- [Material for this exercise]
========================================
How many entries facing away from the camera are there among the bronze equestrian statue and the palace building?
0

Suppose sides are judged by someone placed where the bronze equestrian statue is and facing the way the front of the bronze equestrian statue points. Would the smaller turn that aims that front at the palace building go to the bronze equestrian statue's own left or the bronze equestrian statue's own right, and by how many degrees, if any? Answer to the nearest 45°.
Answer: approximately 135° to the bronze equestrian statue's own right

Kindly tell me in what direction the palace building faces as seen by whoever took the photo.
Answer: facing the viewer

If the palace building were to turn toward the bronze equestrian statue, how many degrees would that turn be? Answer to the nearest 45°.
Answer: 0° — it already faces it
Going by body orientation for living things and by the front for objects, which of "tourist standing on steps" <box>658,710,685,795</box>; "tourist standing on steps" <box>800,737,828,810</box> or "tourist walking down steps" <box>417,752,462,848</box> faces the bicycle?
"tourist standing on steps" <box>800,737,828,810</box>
========================================
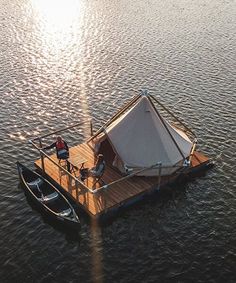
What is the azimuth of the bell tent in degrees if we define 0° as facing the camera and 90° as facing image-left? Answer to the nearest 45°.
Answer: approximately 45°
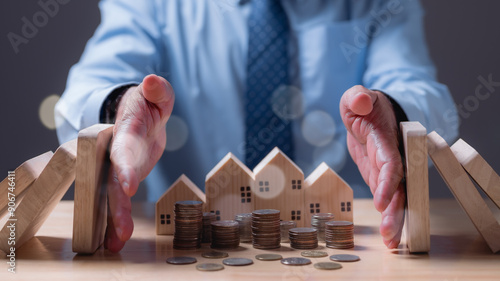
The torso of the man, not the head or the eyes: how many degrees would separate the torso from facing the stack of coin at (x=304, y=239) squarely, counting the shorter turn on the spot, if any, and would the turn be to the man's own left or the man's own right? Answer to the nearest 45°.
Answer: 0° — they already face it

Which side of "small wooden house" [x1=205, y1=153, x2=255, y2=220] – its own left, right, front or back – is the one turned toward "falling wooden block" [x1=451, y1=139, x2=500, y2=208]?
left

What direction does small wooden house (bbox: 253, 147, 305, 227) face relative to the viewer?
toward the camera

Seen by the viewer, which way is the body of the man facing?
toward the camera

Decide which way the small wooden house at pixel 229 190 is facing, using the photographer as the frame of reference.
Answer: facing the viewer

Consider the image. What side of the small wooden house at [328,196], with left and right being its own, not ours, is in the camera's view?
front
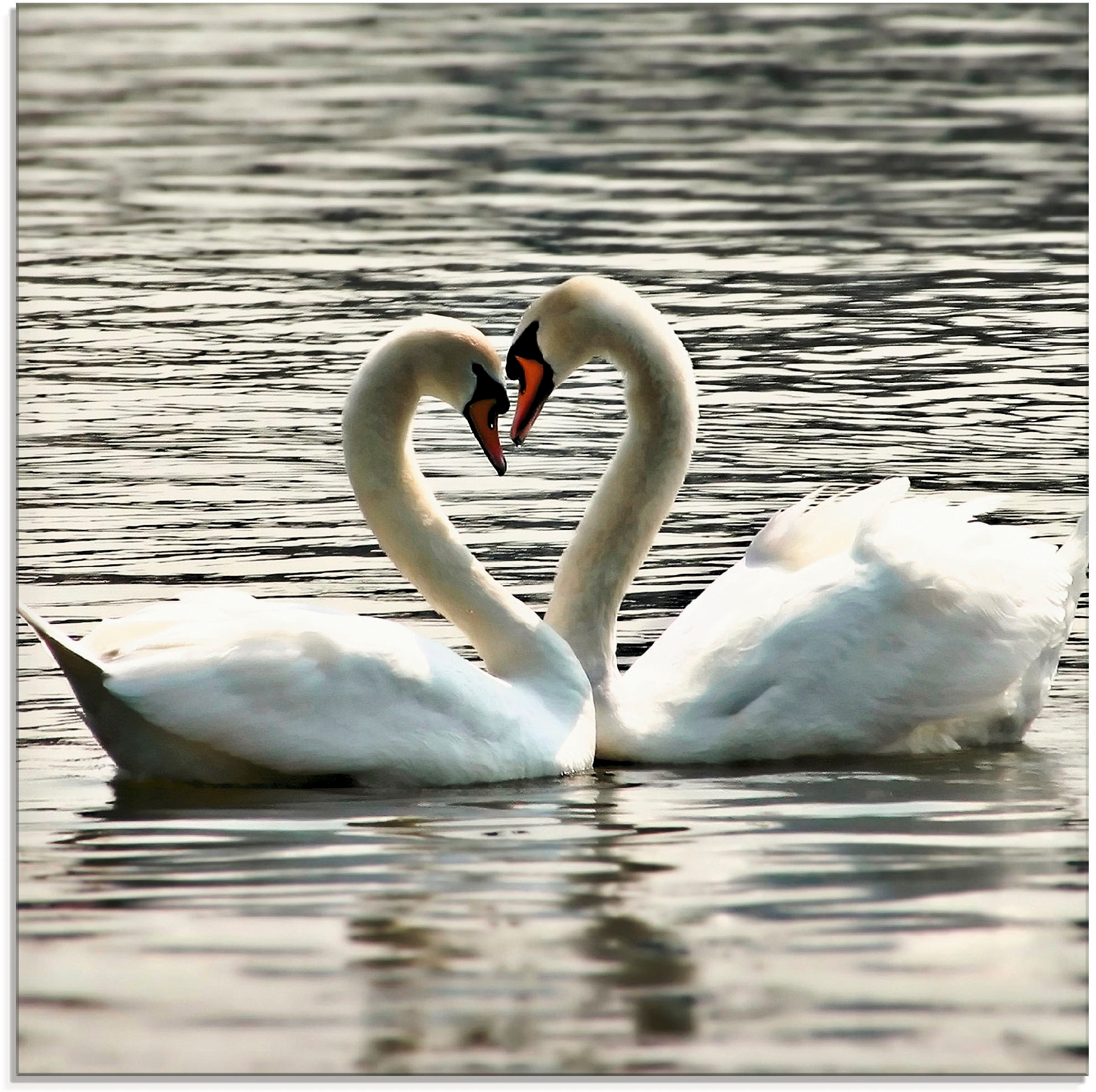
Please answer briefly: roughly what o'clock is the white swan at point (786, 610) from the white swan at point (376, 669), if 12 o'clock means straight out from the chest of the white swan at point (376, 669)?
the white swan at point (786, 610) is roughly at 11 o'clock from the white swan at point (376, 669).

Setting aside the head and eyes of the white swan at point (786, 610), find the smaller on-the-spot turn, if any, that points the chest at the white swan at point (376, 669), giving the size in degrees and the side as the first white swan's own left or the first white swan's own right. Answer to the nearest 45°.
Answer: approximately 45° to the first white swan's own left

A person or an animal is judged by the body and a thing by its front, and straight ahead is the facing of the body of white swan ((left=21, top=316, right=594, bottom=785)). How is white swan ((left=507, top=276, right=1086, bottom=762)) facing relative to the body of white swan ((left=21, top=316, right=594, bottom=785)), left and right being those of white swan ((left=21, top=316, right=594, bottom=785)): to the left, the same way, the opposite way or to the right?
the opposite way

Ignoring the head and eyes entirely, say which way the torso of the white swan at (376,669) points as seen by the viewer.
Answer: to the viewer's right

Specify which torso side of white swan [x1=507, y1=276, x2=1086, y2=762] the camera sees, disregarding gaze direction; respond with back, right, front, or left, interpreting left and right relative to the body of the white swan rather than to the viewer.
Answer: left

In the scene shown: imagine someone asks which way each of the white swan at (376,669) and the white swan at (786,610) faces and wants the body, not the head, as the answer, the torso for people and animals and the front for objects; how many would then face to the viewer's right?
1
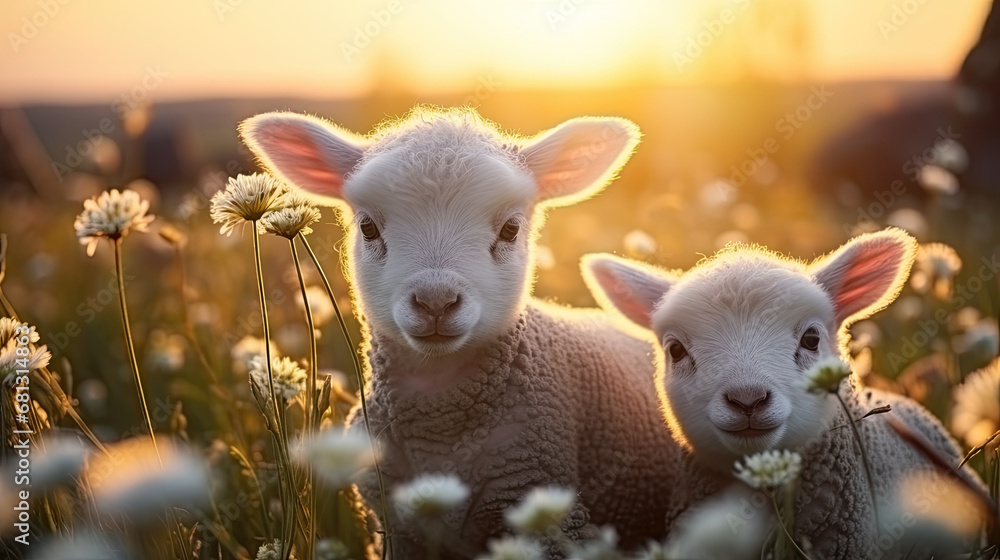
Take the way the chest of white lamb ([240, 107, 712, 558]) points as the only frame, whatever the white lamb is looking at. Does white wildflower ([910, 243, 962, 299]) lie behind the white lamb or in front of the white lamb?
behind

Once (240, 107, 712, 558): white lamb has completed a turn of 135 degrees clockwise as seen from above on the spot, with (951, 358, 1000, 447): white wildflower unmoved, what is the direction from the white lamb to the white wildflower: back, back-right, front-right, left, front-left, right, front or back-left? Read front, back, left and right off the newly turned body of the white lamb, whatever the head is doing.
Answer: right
========================================
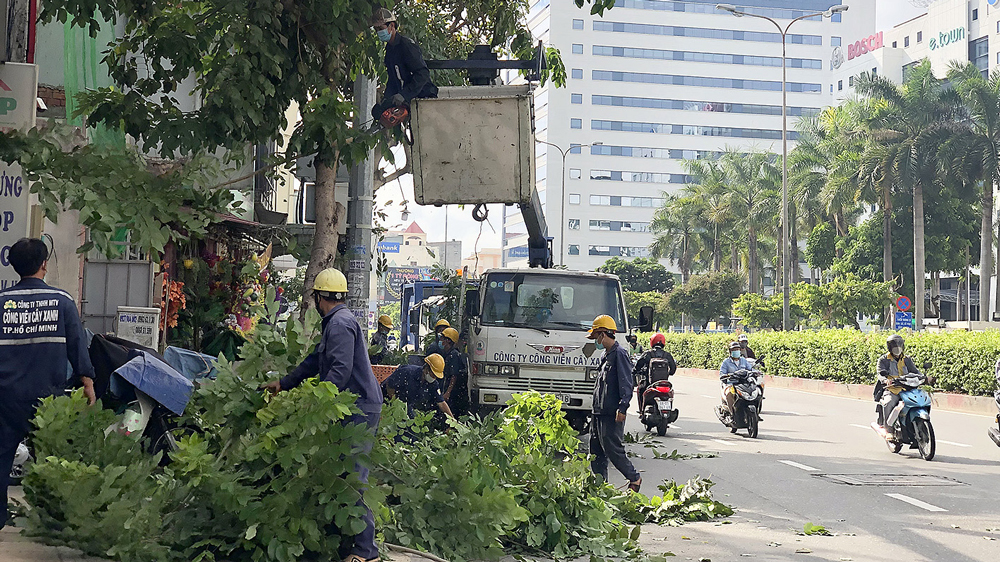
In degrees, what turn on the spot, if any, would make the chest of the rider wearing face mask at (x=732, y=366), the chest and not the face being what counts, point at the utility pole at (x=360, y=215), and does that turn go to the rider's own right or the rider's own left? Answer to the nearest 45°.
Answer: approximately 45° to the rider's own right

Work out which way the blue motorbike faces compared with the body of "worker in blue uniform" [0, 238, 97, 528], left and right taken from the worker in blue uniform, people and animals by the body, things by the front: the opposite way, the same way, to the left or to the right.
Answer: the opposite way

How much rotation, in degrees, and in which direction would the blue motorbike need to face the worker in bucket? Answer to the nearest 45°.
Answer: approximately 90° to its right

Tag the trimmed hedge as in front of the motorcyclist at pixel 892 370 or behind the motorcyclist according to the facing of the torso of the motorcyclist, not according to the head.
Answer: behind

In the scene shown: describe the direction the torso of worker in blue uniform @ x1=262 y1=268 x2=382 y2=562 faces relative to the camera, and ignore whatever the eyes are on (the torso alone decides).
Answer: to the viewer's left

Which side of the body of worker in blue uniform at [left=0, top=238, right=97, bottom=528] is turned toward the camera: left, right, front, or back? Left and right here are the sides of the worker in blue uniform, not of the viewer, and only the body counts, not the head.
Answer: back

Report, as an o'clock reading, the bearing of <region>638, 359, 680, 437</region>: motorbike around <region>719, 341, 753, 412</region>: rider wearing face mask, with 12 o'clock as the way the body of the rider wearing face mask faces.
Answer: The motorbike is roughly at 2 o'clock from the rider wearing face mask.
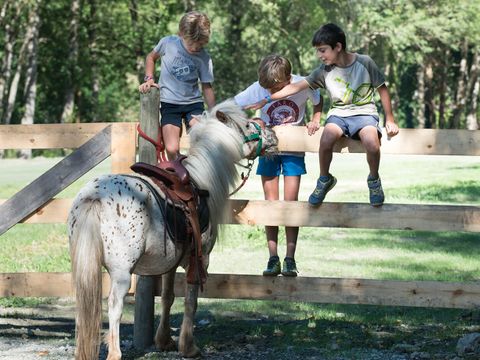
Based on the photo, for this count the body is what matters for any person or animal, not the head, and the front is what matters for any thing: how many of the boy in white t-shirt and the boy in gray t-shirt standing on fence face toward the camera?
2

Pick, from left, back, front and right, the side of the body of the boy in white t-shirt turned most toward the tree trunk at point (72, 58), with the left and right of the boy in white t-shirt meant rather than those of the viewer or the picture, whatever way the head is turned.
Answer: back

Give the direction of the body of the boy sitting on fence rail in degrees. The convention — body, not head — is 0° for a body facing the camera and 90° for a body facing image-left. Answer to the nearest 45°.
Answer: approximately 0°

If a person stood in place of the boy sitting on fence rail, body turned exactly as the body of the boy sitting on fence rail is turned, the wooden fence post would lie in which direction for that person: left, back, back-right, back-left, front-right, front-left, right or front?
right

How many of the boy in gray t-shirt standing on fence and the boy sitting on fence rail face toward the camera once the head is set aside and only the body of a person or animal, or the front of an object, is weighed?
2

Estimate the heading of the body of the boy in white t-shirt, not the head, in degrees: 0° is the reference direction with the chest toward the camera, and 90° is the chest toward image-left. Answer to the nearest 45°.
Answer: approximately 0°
========================================
Render the material above as a JSON list of strings, one string per line with blank lines omitted. Begin at the line that contains "How much rotation, in" and stop after the line that contains "Answer: behind".

[
  "How much rotation, in degrees, and in which direction would the blue motorbike need to face the worker in bucket? Answer to the nearest 45°.",
  "Answer: approximately 90° to its right",
  "Tag the trimmed hedge as in front of the motorcyclist at pixel 892 370 or behind the motorcyclist according to the facing of the torso of the motorcyclist, not according to the head.",
  "Answer: behind"
]